Saturday, September 07, 2013

Some times something isn't done when you think it is

As I sat quilting on this piece I kept looking at the orange ones as it hung on the design wall waiting for a time when I felt like sewing on the facing, sleeves and a label.  The more I looked at it the more I knew I had to do more to it.  Some thing wasn't quite right.  The something I realized was that I could not visualize how the middle stem at the bottom of the composition could possibly connect to the biggest bloom  even though that was my intentions. 




Here is the before.  What to do?

 


I like it better with the addition of the seed pod and the addition of another stem that is positioned so that it looks like it belongs to the largest bloom.  Better...
   I like odd numbers.  Would five stems and another seed pod work in the composition?  I will keep looking at this piece and contemplate the addition.
Now back to quilting.



Tuesday, September 03, 2013

I needed a "big" city yellow pages phone book or two

a few days ago.  Or do they still print them?
Like any new piece of equipment, there is a break in period, a learning curve to navigate before you can say, "yea I got it".  Me and my HQ16 are going through such a period and as I finished this latest piece I feel like we are getting on much, much better.  Some things are not imprinted on my brain, yet.  For instance, four out of 10 times as I end a line of stitching I am still reaching for the lever to raise a presser foot that this machine does not have. 
Another  major thing I have mastered about this machine is reinserting the bobbin case by feel.  For a sewer with machines that have always had drop in bobbin,  accomplishing this little task has lowered my frustration level tremendously since I change the bobbin thread ever time I change the top one.
The other thing that was driving me a little crazy was how you thread this machine.  The threading was intuitive except for these three hole above the tension disk area.  I hated to do this step with every thread change. 
A friend suggested that I should tie the new thread to the old thread a few inches before these thread guides and pull it through the three holes.  Eureka!!!  It works ... oh joy, oh joy. 
Even though the table top height of the HQ is the same height as the table that my Janome is in, I felt that I was sitting too low when I used the same chair that I sit on to sew at the Janome.   I  solved this not sitting at the right height to sew at the HQ by using a draftsman's chair but... there is always a but, the extra inches  that put my elbows into the ergonomically correct position made it so that my left leg  was dangling and my right one was stretching to reach the foot pedal.  This made me slide forward in the chair, perching on the edge rather then sitting properly, again,  throwing my elbows into an awkward position.  The solution, I needed to raise the floor if I wanted to leave everything else the same.  And I did. 
Hence my wish for a big city phone book.  Not having one of those or several smaller one I could put my hands on and stack, I gave myself a present.  At least that is what my grandson Josh says it looks like.  In the garage, I located a 4' x 4' piece of 2" thick blue insulation foam left over from one of the 8' panels I cut down to make my design wall that had escaped being put out for the trash collectors.  I broke it into two sectioned along the scored line, stacked one on top the other and  covered it with contact paper to disguise its not to pristine appearance.  I  and added a piece of rug floor grip to the bottom to keep it from sliding away. 
 
                        
 
It is wide enough that I can rest my left foot on it as well as the machine foot pedal.  No more dangling legs.

Here is the pieces I just finished.
It has been block and trimmed to the finished size of  24" x 42".   The facing, sleeves and label will come later.

 Now I am off to the quilt store so I can get some blue thread to begin working on the next piece.

Entries supplied:
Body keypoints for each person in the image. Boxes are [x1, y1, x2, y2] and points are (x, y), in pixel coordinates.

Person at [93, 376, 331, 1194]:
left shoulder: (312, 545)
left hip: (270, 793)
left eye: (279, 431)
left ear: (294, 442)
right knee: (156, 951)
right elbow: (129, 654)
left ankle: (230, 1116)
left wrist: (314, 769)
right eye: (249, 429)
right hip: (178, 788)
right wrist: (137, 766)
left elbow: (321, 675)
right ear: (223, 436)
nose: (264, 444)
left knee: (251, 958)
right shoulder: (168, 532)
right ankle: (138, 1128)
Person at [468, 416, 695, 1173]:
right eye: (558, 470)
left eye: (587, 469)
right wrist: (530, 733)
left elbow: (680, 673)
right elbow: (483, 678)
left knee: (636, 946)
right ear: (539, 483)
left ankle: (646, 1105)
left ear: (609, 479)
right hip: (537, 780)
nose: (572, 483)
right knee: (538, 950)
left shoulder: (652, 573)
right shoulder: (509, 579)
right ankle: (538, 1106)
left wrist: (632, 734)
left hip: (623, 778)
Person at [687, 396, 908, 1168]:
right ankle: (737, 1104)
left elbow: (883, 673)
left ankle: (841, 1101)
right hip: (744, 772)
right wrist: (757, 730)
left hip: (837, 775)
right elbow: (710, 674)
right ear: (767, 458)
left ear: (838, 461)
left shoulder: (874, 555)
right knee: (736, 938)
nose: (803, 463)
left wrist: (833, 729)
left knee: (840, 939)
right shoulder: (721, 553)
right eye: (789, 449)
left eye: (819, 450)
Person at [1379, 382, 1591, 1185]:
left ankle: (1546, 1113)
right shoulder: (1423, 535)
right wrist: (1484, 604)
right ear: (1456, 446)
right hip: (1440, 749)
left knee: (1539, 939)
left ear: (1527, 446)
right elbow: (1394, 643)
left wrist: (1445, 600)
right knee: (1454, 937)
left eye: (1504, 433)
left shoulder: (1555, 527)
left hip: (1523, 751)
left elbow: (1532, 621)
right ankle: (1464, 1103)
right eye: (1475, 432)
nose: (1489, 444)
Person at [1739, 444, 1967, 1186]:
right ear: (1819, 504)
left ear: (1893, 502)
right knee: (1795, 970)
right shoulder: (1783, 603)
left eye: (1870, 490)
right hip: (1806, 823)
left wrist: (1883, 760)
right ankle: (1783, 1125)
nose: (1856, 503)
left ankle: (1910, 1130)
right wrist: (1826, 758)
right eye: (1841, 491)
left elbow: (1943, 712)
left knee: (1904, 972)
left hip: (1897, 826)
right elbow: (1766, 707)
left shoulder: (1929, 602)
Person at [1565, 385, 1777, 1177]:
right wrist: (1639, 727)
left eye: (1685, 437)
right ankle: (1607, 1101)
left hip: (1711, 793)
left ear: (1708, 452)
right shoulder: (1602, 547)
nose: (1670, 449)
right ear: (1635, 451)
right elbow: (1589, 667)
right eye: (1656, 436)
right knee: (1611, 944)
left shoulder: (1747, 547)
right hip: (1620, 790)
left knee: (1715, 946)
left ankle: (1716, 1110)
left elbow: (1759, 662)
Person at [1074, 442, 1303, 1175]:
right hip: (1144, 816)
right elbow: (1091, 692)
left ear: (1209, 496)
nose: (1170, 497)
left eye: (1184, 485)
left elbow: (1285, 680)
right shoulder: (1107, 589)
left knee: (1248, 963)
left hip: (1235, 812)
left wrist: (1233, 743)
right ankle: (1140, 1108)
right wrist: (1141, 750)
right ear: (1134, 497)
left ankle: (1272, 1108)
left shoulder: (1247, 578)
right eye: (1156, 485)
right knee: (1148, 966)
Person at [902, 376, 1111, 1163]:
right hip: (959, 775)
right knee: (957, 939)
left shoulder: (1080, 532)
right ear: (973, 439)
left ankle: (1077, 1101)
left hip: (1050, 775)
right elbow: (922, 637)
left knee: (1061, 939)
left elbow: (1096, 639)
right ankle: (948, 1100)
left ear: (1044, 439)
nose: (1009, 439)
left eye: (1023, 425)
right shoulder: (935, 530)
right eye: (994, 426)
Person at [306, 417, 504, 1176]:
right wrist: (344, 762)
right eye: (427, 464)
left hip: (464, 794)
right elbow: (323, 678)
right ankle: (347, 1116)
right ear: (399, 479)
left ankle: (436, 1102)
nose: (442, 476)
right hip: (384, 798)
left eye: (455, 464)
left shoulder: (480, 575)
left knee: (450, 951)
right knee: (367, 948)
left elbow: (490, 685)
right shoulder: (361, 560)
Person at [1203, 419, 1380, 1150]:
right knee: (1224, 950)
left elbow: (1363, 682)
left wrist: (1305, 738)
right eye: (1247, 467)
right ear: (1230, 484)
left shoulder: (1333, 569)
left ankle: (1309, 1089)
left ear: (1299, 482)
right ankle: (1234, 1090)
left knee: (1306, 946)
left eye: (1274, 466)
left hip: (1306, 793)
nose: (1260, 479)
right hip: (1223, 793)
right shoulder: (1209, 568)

---

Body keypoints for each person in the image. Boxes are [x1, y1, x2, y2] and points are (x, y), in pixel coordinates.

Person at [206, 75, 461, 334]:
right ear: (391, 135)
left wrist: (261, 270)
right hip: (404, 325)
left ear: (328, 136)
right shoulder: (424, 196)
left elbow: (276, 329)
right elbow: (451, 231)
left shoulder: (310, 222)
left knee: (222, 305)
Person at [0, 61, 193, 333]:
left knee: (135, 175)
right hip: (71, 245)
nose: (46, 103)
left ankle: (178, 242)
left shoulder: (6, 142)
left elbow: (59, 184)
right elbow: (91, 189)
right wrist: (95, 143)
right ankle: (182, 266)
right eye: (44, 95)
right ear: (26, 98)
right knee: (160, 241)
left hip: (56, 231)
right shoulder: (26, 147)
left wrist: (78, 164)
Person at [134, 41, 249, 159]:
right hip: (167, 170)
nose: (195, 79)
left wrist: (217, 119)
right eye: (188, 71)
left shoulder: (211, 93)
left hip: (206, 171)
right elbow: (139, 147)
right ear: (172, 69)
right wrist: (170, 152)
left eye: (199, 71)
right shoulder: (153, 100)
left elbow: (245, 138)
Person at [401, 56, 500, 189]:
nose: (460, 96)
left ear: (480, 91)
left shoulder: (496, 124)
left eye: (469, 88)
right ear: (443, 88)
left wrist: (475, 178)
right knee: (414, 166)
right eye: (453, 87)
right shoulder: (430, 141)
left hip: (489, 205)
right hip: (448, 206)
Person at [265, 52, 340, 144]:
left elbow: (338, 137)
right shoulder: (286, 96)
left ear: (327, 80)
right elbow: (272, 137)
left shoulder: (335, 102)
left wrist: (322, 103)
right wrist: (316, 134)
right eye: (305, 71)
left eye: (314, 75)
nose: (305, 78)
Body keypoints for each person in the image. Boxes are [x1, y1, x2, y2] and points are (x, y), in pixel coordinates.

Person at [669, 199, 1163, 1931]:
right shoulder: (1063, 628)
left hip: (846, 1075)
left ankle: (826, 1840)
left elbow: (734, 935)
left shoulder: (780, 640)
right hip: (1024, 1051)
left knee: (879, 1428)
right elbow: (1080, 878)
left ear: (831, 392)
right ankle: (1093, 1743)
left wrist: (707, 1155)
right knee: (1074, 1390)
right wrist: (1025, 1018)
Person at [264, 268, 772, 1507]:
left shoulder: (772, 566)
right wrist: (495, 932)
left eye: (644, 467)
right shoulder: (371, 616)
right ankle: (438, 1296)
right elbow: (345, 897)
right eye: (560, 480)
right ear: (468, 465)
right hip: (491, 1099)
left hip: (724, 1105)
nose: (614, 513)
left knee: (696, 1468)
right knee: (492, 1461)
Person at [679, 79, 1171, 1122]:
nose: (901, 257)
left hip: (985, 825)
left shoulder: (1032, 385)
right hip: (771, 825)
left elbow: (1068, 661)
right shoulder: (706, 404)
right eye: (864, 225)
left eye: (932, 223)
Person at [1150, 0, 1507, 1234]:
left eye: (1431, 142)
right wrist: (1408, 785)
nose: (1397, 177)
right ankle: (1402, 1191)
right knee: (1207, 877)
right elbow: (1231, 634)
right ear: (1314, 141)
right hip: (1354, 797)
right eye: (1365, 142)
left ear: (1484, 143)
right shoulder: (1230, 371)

==

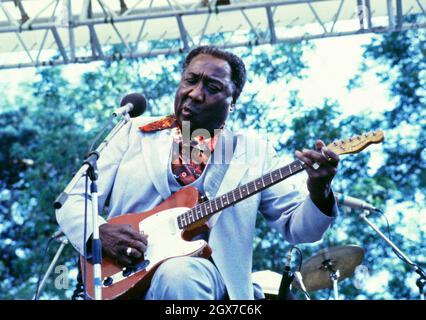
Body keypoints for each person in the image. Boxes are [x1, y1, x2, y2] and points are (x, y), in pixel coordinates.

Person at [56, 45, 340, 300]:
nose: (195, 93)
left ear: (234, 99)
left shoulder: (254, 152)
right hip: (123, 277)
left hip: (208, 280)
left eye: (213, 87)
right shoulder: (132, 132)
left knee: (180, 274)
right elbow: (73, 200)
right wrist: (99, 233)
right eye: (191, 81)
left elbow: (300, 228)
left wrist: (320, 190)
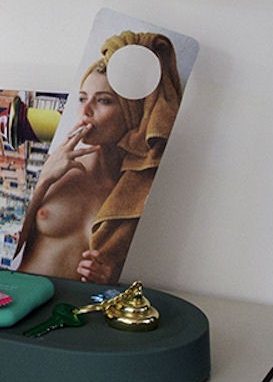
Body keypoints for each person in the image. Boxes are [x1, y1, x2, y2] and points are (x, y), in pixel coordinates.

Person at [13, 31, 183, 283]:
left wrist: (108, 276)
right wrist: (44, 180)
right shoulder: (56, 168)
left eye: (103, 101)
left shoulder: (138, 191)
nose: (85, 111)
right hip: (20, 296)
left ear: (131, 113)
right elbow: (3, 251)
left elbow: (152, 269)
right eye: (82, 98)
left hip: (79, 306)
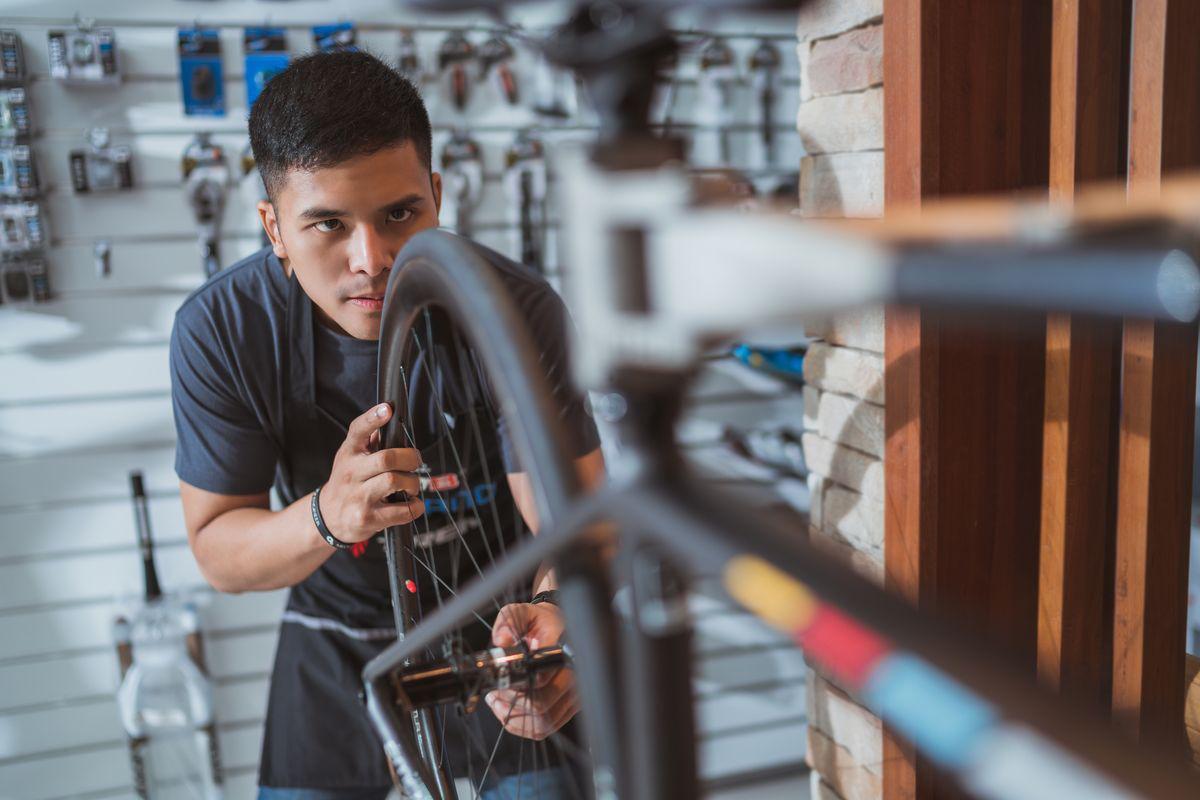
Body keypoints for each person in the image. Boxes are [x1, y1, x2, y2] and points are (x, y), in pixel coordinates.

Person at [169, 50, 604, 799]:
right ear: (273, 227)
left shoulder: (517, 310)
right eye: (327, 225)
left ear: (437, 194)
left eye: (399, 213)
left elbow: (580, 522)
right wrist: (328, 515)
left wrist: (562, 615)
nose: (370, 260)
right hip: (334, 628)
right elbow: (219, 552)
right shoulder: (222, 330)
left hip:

Work item: Reproduce the passage of the quilting blog post starting at "Some times something" and ending at "What to do?", substituting "studio wall" for "design wall".

Response to the exercise:
Some times something isn't done when you think it is

As I sat quilting on this piece I kept looking at the orange ones as it hung on the studio wall waiting for a time when I felt like sewing on the facing, sleeves and a label.  The more I looked at it the more I knew I had to do more to it.  Some thing wasn't quite right.  The something I realized was that I could not visualize how the middle stem at the bottom of the composition could possibly connect to the biggest bloom  even though that was my intentions. 




Here is the before.  What to do?